**SOURCE EXTRACT:**
◇ ◇ ◇ ◇ ◇

Pitt removes “antiquated” gendered homecoming king and queen titles

Pitt will no longer use the gendered titles homecoming king and queen.

Pitt’s Alumni Association removed the gendered titles of homecoming king and queen for this October’s homecoming festivities and are instead opting for two gender-inclusive “Spirit of Pitt” winners.

Luke Profy, vice president of traditions for the Blue and Gold Society, said this step will help modernize the homecoming court tradition. The Blue and Gold Society along with the Student Alumni Association and Pitt Alumni Association organize homecoming activities.

“This decision was made to better represent our student body, Pitt community and transition one of our beloved Pitt traditions into the 21st century,” Profy, a senior mathematics and classics major, said.

Nancy Merritt, vice chancellor for alumni relations, said while traditions are valuable — especially during the COVID-19 pandemic — this one was “antiquated.” Pitt’s Stay at Home-Coming will take place the week of Oct. 19 with virtual events, such as a concert and lecture series.

“Traditions are valuable in alumni relations in that they create a shared experience across generations and they also tend to reflect the values of an organization,” Merritt said. “But this concept of homecoming king and queen, I think has become antiquated and was overshadowing what we were actually trying to recognize as part of this process.”

◇ ◇ ◇ ◇ ◇

**LISTED RECORDS:**

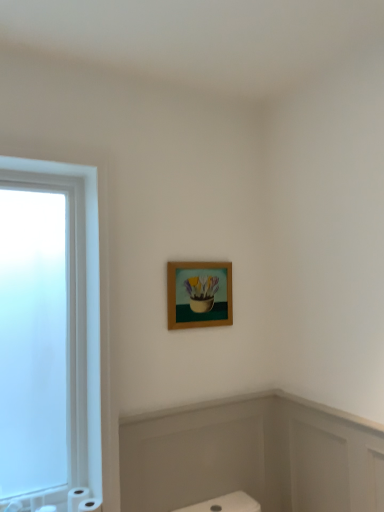
Question: From a real-world perspective, is white matte toilet paper at lower left, which is counted as the third toilet paper, starting from the left, physically above white matte toilet paper at lower left, the second toilet paper from the left?

Choices:
 (A) no
 (B) yes

Answer: (B)

Question: Is white matte toilet paper at lower left, which is counted as the third toilet paper, starting from the left, closer to the viewer compared to white matte toilet paper at lower left, placed as the second toilet paper when sorted from right to left?

Choices:
 (A) yes
 (B) no

Answer: (A)

Question: Is white matte toilet paper at lower left, which is counted as the third toilet paper, starting from the left, far from white matte toilet paper at lower left, placed as the second toilet paper when sorted from right to left?

Choices:
 (A) no
 (B) yes

Answer: (A)

Question: Considering the relative sizes of white matte toilet paper at lower left, which is counted as the third toilet paper, starting from the left, and white matte toilet paper at lower left, the second toilet paper from the left, in the image provided, is white matte toilet paper at lower left, which is counted as the third toilet paper, starting from the left, smaller than white matte toilet paper at lower left, the second toilet paper from the left,?

Choices:
 (A) no
 (B) yes

Answer: (B)

Question: Does white matte toilet paper at lower left, which is counted as the third toilet paper, starting from the left, turn towards white matte toilet paper at lower left, placed as the second toilet paper when sorted from right to left?

Choices:
 (A) yes
 (B) no

Answer: (B)

Question: Looking at their shapes, would you say white matte toilet paper at lower left, positioned as the first toilet paper in right-to-left order, is wider or thinner than white matte toilet paper at lower left, the second toilet paper from the left?

Choices:
 (A) thin
 (B) wide

Answer: (A)

Question: Considering the positions of point (96, 510) and point (81, 490), is point (96, 510) closer or farther from the camera than point (81, 490)?

Choices:
 (A) farther
 (B) closer

Answer: (B)

Question: In the image, is white matte toilet paper at lower left, which is counted as the third toilet paper, starting from the left, on the left side or the right side of white matte toilet paper at lower left, the second toilet paper from the left?

Choices:
 (A) left
 (B) right

Answer: (B)

Question: Is white matte toilet paper at lower left, which is counted as the third toilet paper, starting from the left, inside or outside of white matte toilet paper at lower left, the second toilet paper from the left?

Choices:
 (A) inside
 (B) outside

Answer: (B)

Question: In terms of height, does white matte toilet paper at lower left, placed as the second toilet paper when sorted from right to left, look taller or shorter compared to white matte toilet paper at lower left, which ranks as the 1th toilet paper in left-to-right order?

Choices:
 (A) short
 (B) tall

Answer: (B)

Question: From the image's perspective, relative to white matte toilet paper at lower left, which ranks as the 1th toilet paper in left-to-right order, is white matte toilet paper at lower left, the second toilet paper from the left, above or below?

Choices:
 (A) below
 (B) above

Answer: (B)

Question: Looking at their shapes, would you say white matte toilet paper at lower left, the second toilet paper from the left, is wider or thinner than white matte toilet paper at lower left, which ranks as the 1th toilet paper in left-to-right order?

Choices:
 (A) wide
 (B) thin

Answer: (B)

Question: Is point (82, 487) closer or farther from the camera than point (46, 504)?

Choices:
 (A) farther
 (B) closer

Answer: (A)

Question: From a real-world perspective, is wooden frame at upper center positioned above or below white matte toilet paper at lower left, which is counted as the third toilet paper, starting from the left?

Choices:
 (A) above
 (B) below

Answer: (A)

Question: In terms of height, does wooden frame at upper center look taller or shorter compared to white matte toilet paper at lower left, positioned as the first toilet paper in right-to-left order?

Choices:
 (A) tall
 (B) short

Answer: (A)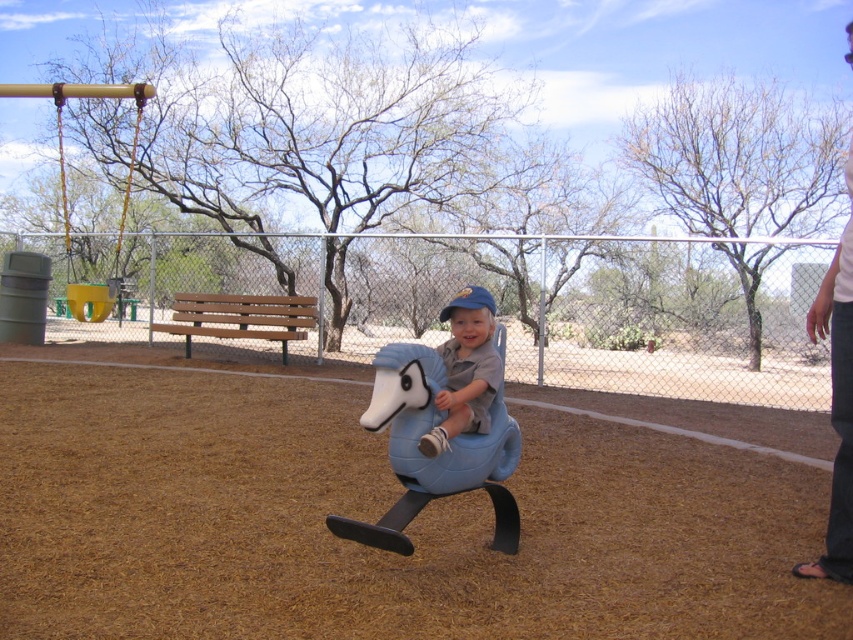
You are a parent supervising children at the playground. You see the matte blue plush horse at center and the yellow plastic swing at upper left. Which object is closer to you?

The matte blue plush horse at center is closer to you because it is in front of the yellow plastic swing at upper left.

You are a parent trying to decide between placing a small toy box between the matte blue plush horse at center and the yellow plastic swing at upper left. The toy box is 1 meter wide. Can the space between them accommodate it?

The matte blue plush horse at center has a lesser width compared to yellow plastic swing at upper left. Since the toy box is 1 meter wide, the space between them may be sufficient if the distance between the two objects is at least 1 meter. However, without knowing the exact distance, it is difficult to confirm. Please measure the space before placing the toy box.

You are a parent trying to decide where to place a new toy box in the playground. The toy box needs to be placed between the blue matte plastic horse at center and the white cotton shirt at upper right. Given their sizes, which object should the toy box be closer to?

The blue matte plastic horse at center is smaller than the white cotton shirt at upper right, so the toy box should be placed closer to the blue matte plastic horse at center to ensure there is enough space for both objects.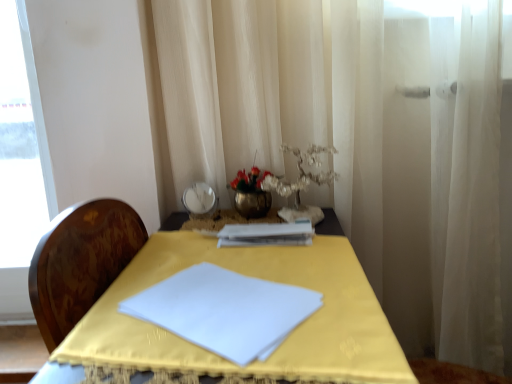
Question: Is white sheer curtain at right turned away from metallic vase at center?

Choices:
 (A) yes
 (B) no

Answer: (B)

Question: Considering the relative sizes of white sheer curtain at right and metallic vase at center in the image provided, is white sheer curtain at right shorter than metallic vase at center?

Choices:
 (A) no
 (B) yes

Answer: (A)

Question: Is white sheer curtain at right positioned behind metallic vase at center?

Choices:
 (A) yes
 (B) no

Answer: (B)

Question: Is metallic vase at center located within white sheer curtain at right?

Choices:
 (A) yes
 (B) no

Answer: (B)

Question: From the image's perspective, is white sheer curtain at right beneath metallic vase at center?

Choices:
 (A) yes
 (B) no

Answer: (A)

Question: Can you confirm if white sheer curtain at right is positioned to the left of metallic vase at center?

Choices:
 (A) yes
 (B) no

Answer: (B)

Question: Is yellow fabric table at center behind white sheer curtain at right?

Choices:
 (A) yes
 (B) no

Answer: (B)

Question: Is yellow fabric table at center far away from white sheer curtain at right?

Choices:
 (A) yes
 (B) no

Answer: (B)

Question: Is white sheer curtain at right inside yellow fabric table at center?

Choices:
 (A) no
 (B) yes

Answer: (A)

Question: From the image's perspective, is yellow fabric table at center over white sheer curtain at right?

Choices:
 (A) no
 (B) yes

Answer: (A)

Question: From the image's perspective, is yellow fabric table at center beneath white sheer curtain at right?

Choices:
 (A) yes
 (B) no

Answer: (A)

Question: Is yellow fabric table at center facing towards white sheer curtain at right?

Choices:
 (A) no
 (B) yes

Answer: (A)

Question: Considering the relative sizes of white paper journal at center and white sheer curtain at right in the image provided, is white paper journal at center smaller than white sheer curtain at right?

Choices:
 (A) no
 (B) yes

Answer: (B)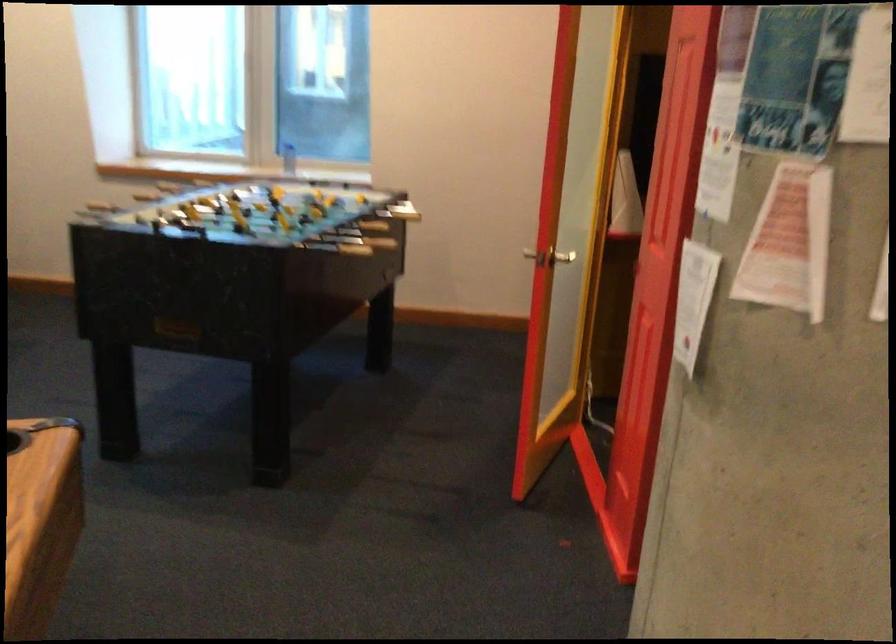
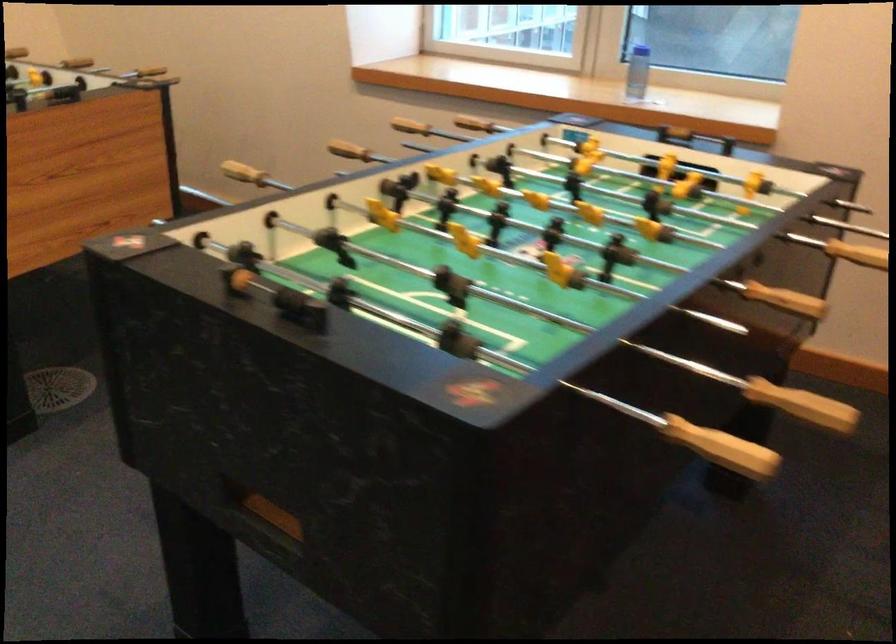
In the second image, find the point that corresponds to [325,187] in the first image.

(678, 172)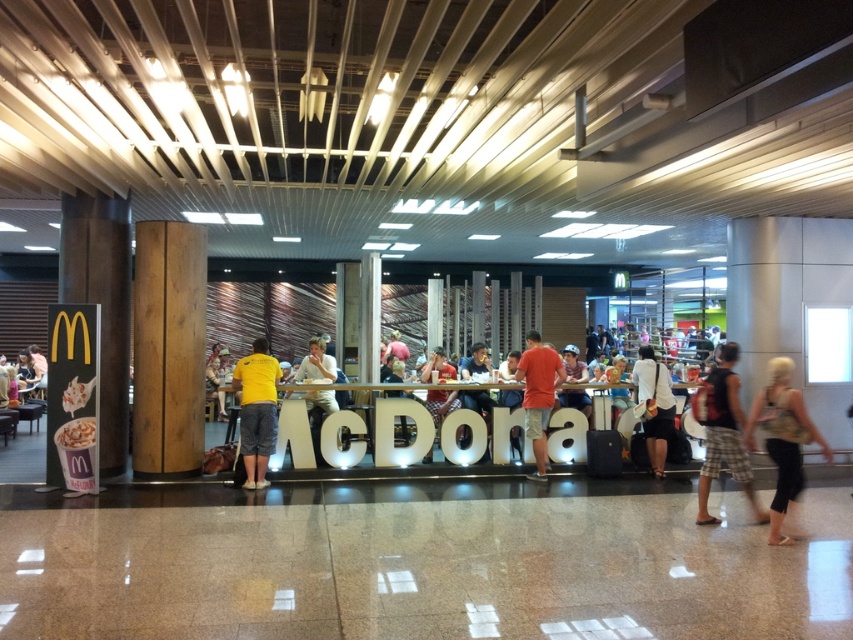
The image size is (853, 640). Describe the element at coordinates (654, 404) in the screenshot. I see `white fabric bag at center` at that location.

Who is higher up, white fabric bag at center or matte white shirt at center?

matte white shirt at center

Between point (654, 428) and point (328, 406), which one is positioned behind?

Positioned behind is point (328, 406).

Where is `white fabric bag at center`? The image size is (853, 640). white fabric bag at center is located at coordinates (654, 404).

Does matte orange t-shirt at center have a smaller size compared to matte white shirt at center?

Indeed, matte orange t-shirt at center has a smaller size compared to matte white shirt at center.

Which is more to the left, matte orange t-shirt at center or matte white shirt at center?

Positioned to the left is matte white shirt at center.

Is point (541, 481) more distant than point (335, 372)?

No, (541, 481) is closer to viewer.

Find the location of `matte orange t-shirt at center`. matte orange t-shirt at center is located at coordinates (538, 394).

Is point (703, 465) farther from viewer compared to point (525, 352)?

No.

The width and height of the screenshot is (853, 640). Find the location of `camouflage shorts at right`. camouflage shorts at right is located at coordinates (724, 435).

◇ ◇ ◇ ◇ ◇

In the article on Pitt's homecoming titles, what replaces the homecoming king and queen titles?

**YOUR RESPONSE:** Two gender-inclusive "Spirit of Pitt" winners replace them.